*Work required*:
Retype the lines between the line holding "### API Gateway (Express)" and the line holding "- **Throttling:** Working correctly (1 req/s)", inclusive, exactly as they appear in the rows.

*Exercise materials*:
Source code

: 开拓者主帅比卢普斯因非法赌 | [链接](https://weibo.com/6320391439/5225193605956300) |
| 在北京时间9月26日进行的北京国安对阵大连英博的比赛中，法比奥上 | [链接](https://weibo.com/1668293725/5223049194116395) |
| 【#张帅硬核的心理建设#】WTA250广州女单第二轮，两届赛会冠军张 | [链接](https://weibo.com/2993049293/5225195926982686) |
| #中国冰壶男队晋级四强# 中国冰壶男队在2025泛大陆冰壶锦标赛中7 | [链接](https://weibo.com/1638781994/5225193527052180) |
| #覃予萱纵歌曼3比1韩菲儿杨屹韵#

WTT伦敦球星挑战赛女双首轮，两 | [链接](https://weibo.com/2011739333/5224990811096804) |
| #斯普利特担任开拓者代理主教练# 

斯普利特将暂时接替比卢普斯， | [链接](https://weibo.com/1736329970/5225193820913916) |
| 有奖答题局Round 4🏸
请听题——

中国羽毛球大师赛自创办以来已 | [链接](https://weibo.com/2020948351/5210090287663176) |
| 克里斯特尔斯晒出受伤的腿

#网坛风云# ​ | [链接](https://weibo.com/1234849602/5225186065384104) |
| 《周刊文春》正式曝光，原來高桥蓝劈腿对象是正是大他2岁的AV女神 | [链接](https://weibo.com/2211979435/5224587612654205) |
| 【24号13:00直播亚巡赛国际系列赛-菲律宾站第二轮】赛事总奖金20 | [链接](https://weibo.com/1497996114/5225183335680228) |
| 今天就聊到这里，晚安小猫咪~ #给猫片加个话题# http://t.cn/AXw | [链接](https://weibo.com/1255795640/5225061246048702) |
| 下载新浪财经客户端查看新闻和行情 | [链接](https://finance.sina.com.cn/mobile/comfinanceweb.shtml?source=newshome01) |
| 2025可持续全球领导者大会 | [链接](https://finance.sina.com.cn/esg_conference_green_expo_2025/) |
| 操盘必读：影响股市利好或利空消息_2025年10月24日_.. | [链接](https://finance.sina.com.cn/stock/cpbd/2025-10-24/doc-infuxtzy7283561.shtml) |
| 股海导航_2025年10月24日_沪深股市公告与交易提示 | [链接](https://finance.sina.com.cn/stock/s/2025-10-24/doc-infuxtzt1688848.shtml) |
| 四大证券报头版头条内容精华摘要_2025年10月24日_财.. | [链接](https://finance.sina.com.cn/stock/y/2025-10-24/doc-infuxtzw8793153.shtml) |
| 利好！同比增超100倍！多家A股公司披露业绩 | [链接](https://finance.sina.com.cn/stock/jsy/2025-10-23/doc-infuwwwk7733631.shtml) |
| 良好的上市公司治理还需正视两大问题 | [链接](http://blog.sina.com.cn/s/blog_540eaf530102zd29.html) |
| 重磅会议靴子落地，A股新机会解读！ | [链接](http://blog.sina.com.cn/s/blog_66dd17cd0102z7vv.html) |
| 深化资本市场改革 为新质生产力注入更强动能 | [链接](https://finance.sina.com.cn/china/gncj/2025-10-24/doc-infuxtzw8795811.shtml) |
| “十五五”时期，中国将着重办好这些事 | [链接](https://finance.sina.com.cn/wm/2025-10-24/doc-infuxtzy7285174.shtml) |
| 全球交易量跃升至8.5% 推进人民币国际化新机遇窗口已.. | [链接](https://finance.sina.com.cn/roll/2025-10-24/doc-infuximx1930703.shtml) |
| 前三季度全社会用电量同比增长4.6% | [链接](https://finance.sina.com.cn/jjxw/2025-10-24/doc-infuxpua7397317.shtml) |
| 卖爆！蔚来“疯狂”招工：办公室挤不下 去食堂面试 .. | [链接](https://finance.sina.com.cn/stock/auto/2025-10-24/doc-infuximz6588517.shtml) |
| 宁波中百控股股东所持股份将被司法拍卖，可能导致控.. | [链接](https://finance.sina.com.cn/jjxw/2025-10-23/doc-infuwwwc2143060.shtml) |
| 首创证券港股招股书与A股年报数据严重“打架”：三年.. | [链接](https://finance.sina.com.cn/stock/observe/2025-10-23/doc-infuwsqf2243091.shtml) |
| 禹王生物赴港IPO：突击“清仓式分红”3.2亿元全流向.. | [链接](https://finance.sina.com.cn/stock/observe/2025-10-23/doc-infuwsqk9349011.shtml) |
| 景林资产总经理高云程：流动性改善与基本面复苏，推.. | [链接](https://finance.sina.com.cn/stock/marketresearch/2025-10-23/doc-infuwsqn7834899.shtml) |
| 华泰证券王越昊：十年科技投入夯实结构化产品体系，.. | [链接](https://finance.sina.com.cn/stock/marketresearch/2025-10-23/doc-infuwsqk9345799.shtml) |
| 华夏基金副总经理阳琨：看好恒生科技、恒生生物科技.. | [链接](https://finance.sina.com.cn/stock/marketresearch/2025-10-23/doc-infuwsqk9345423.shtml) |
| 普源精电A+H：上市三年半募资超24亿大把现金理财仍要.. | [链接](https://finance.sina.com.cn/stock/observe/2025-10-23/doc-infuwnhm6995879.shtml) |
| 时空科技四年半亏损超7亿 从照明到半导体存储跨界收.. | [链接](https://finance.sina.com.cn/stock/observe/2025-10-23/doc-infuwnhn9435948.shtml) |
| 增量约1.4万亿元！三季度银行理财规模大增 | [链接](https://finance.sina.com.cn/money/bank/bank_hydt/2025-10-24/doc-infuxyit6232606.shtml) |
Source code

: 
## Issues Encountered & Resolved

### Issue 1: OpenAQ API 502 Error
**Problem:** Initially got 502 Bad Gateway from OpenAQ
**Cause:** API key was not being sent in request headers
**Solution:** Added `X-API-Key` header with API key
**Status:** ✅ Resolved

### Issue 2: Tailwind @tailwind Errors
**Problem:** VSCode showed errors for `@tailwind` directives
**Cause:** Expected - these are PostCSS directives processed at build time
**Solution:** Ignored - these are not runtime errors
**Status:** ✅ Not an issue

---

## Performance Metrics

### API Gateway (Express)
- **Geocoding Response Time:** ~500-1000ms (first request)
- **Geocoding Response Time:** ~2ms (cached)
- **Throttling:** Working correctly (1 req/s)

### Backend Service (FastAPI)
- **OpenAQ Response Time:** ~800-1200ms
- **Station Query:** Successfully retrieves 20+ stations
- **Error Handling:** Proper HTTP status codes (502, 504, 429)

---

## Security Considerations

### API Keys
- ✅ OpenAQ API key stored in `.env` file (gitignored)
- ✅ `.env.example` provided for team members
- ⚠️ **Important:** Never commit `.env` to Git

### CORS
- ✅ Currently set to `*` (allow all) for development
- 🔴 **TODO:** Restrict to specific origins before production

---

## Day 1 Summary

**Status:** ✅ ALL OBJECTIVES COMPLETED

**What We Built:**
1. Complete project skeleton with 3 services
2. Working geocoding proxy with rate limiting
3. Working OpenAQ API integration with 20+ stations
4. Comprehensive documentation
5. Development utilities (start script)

*Answer space*:
### API Gateway (Express)
- **Geocoding Response Time:** ~500-1000ms (first request)
- **Geocoding Response Time:** ~2ms (cached)
- **Throttling:** Working correctly (1 req/s)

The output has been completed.